## Task goal
Write out the Holy Trinity passage below word for word, from its title to its last sentence.

## Supplied text
The Holy Trinity – Communication Through Word and Art

Is communication just a trait of human beings? Is it a trait of God?

The Dogma of the Holy Trinity is one of the great Mysteries of the Christian Faith.  All Christians acknowledge and accept that The One True God, the divine Holy Trinity, are three separate and distinct Persons of the Father, Son, and Holy Spirit. The Holy Trinity is not three separate Gods. They are one God in three Divine Persons. This is known as the dogma of the “consubstantial” Trinity: each of the three Persons is God – completely and entirely.

These ideas were debated and verified by the assembled bishops at the First Council of Nicaea in AD 325 and subsequent Councils (specifically the ecumenical Council of Nicaea/Constantinople in AD 381).

## Information shown
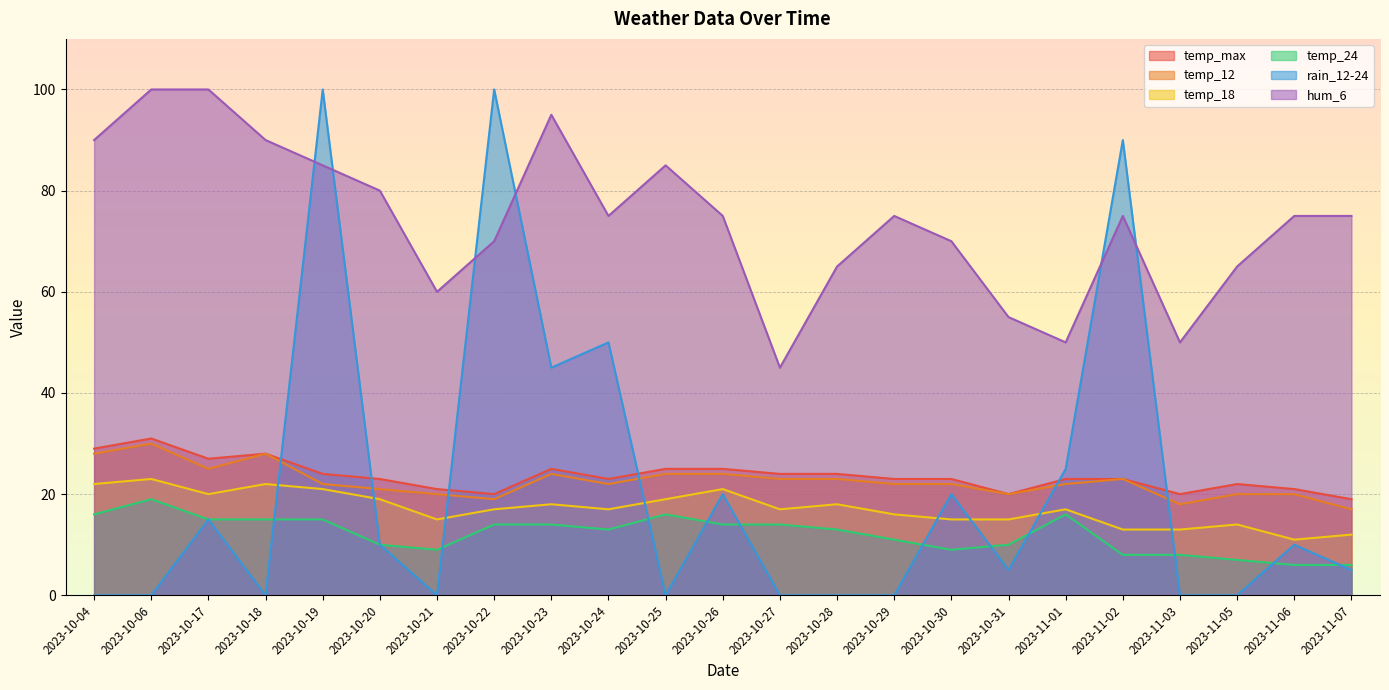

At which category is the sum across all series the highest?

2023-10-19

## Answer to the problem
The Holy Trinity – Communication Through Word and Art

Is communication just a trait of human beings? Is it a trait of God?

The Dogma of the Holy Trinity is one of the great Mysteries of the Christian Faith.  All Christians acknowledge and accept that The One True God, the divine Holy Trinity, are three separate and distinct Persons of the Father, Son, and Holy Spirit. The Holy Trinity is not three separate Gods. They are one God in three Divine Persons. This is known as the dogma of the “consubstantial” Trinity: each of the three Persons is God – completely and entirely.

These ideas were debated and verified by the assembled bishops at the First Council of Nicaea in AD 325 and subsequent Councils (specifically the ecumenical Council of Nicaea/Constantinople in AD 381).